With Maple I have got r0 = 199.96131889676149,a very big difference in results.

Calculate the integral:

 sol = First@With[{\[Epsilon] = 10^-30},r /. NDSolve[{eq, 
 r[\[Epsilon]] == 199.95836405695030604588494221489902476795675126276935236196857881508093072408836, r'[\[Epsilon]] == 0}, 
  r, {\[Theta], \[Epsilon], 5/1000}, MaxStepFraction -> 0.00001, 
  MaxSteps -> 10^6, WorkingPrecision -> 30]];
  \[Epsilon] = 10^-30;
  i = (1/2)*NIntegrate[Pi*Sqrt[sol[\[Theta]]^2 Sin[\[Theta]]^2]*Sqrt[sol[\[Theta]]^2 + 
  sol'[\[Theta]]^2/(1 + 1/sol[\[Theta]]^2 - 3/sol[\[Theta]] + 
  sol[\[Theta]]^2)], {\[Theta], \[Epsilon], 5/1000},WorkingPrecision -> 30, MaxRecursion -> 10000]
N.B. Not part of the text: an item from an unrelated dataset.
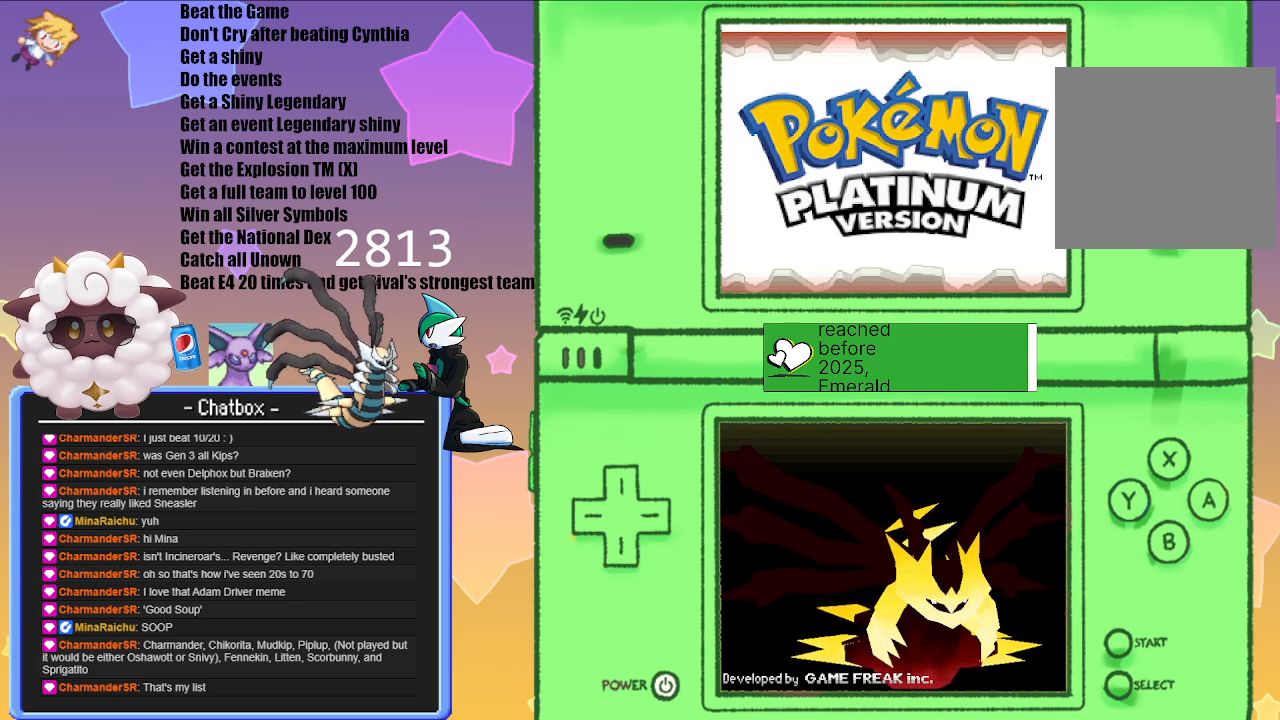
{"buttons": [], "left_stick": "center", "right_stick": "center", "events": []}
$i = 76.9843992958929803977886284771$

Plot:

Plot[{sol[\[Theta]], 199.95836}, {\[Theta], 0, 0.0051}, 
Prolog -> {Line[{{0.005, 0}, {0.005, 2000}}]}, 
PlotRange -> {{0, 0.0051}, {0, 2000}}, 
PlotLegends -> {"r[\[Theta]]", "r0"}]

enter image description here

With Maple I have got i = 76.9843992970933.In both programs results are almost similar.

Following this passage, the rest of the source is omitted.